ASSIGNED TASK :: From the first line below to the last, reproduce the material exactly and leave out the images.

SUPPLIED DATA ::

════════

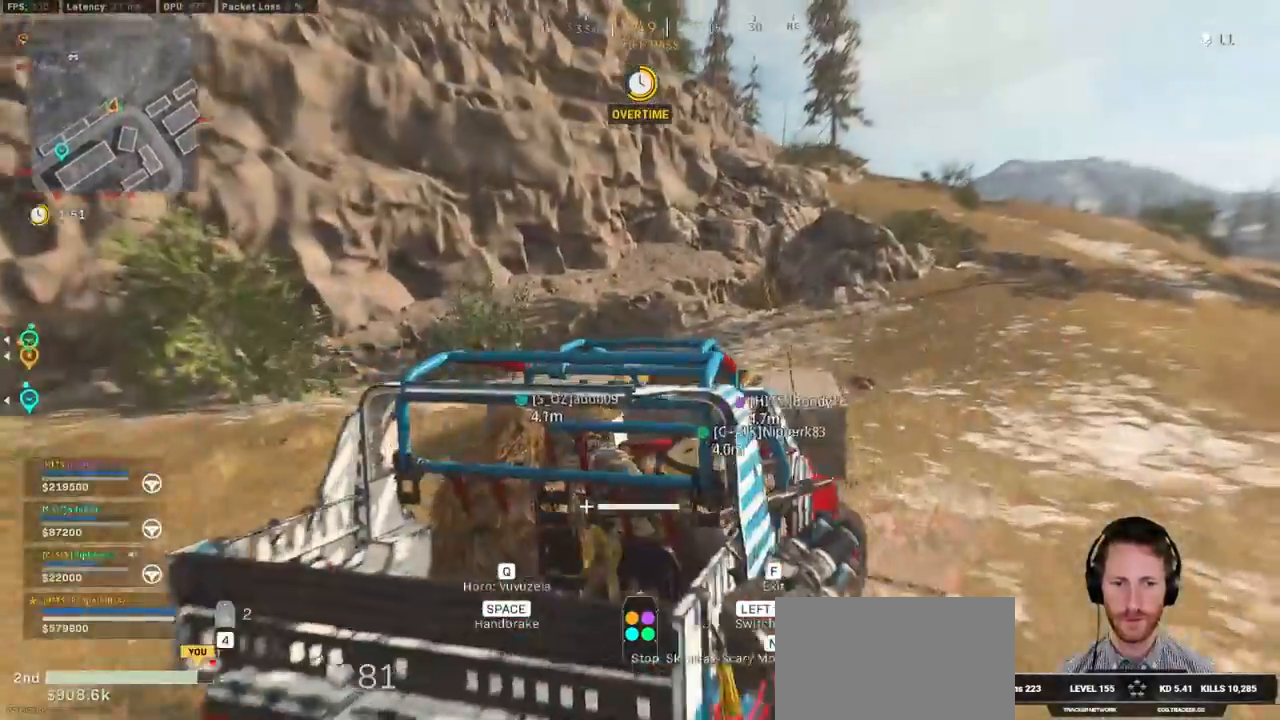
{"keys": ["a", "w"], "mouse": [], "events": [[200, "d", "up"], [267, "a", "down"]]}
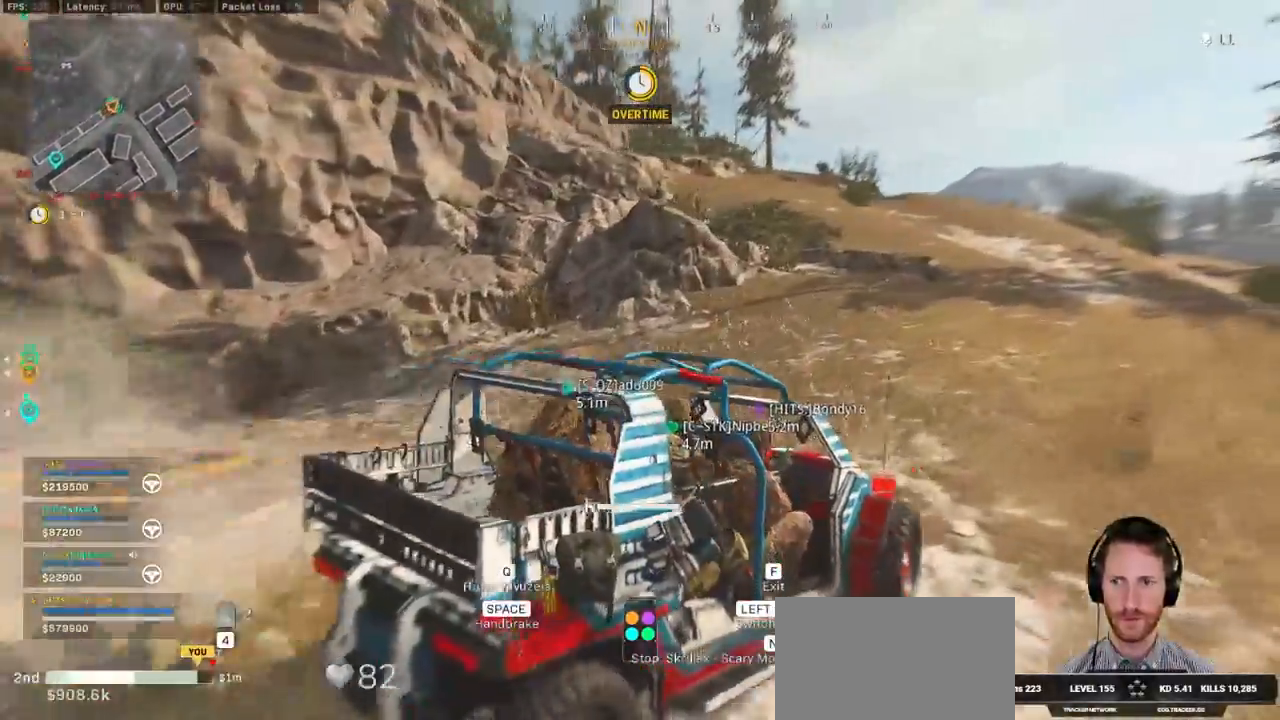
{"keys": ["w"], "mouse": [], "events": [[217, "a", "up"]]}
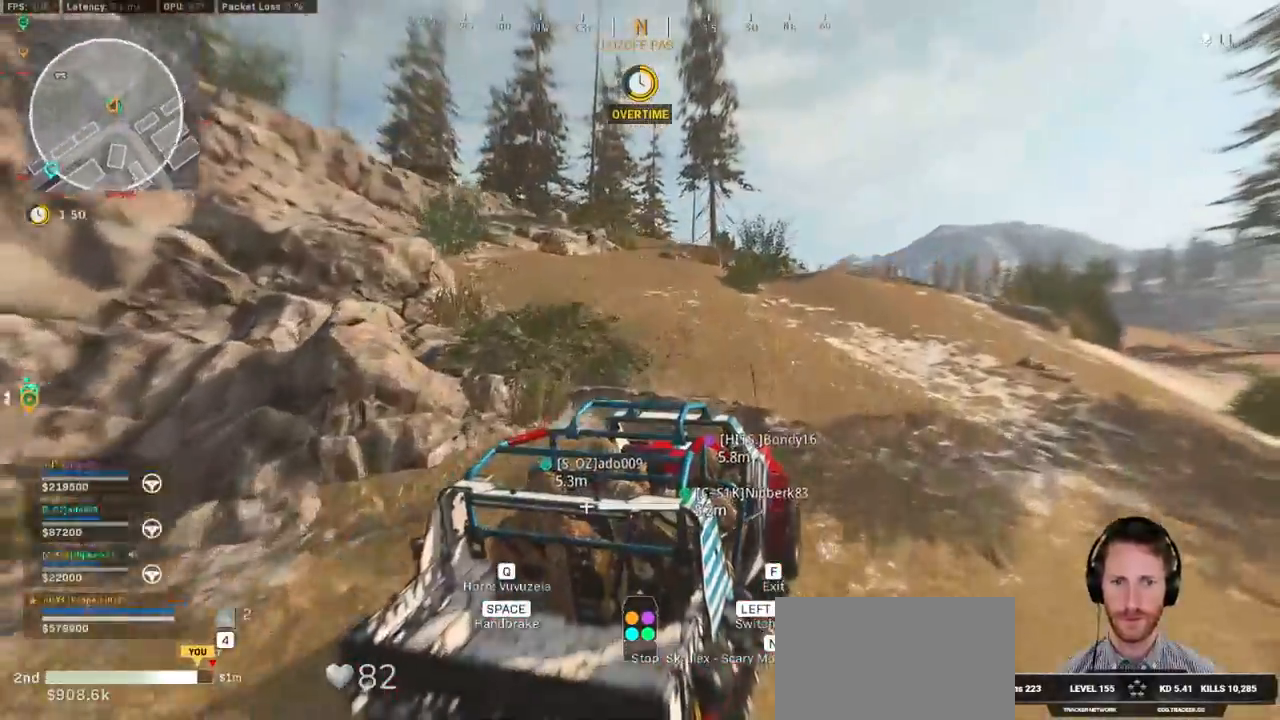
{"keys": ["w"], "mouse": [], "events": [[17, "a", "down"], [367, "a", "up"]]}
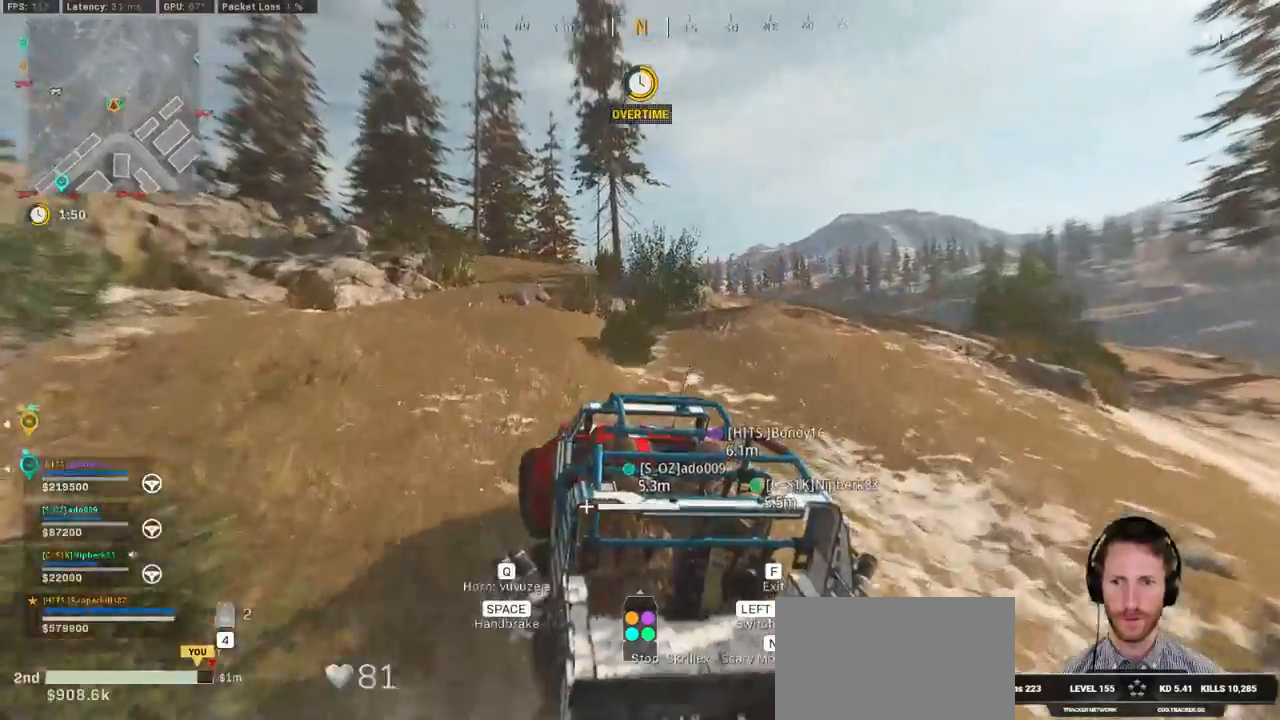
{"keys": ["tab", "w"], "mouse": ["right"], "events": [[17, "tab", "down"], [434, "mouse_right", "down"]]}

════════

RESPONSE AREA ::
{"keys": ["a", "w"], "mouse": [], "events": [[200, "d", "up"], [267, "a", "down"]]}
{"keys": ["w"], "mouse": [], "events": [[217, "a", "up"]]}
{"keys": ["w"], "mouse": [], "events": [[17, "a", "down"], [367, "a", "up"]]}
{"keys": ["tab", "w"], "mouse": ["right"], "events": [[17, "tab", "down"], [434, "mouse_right", "down"]]}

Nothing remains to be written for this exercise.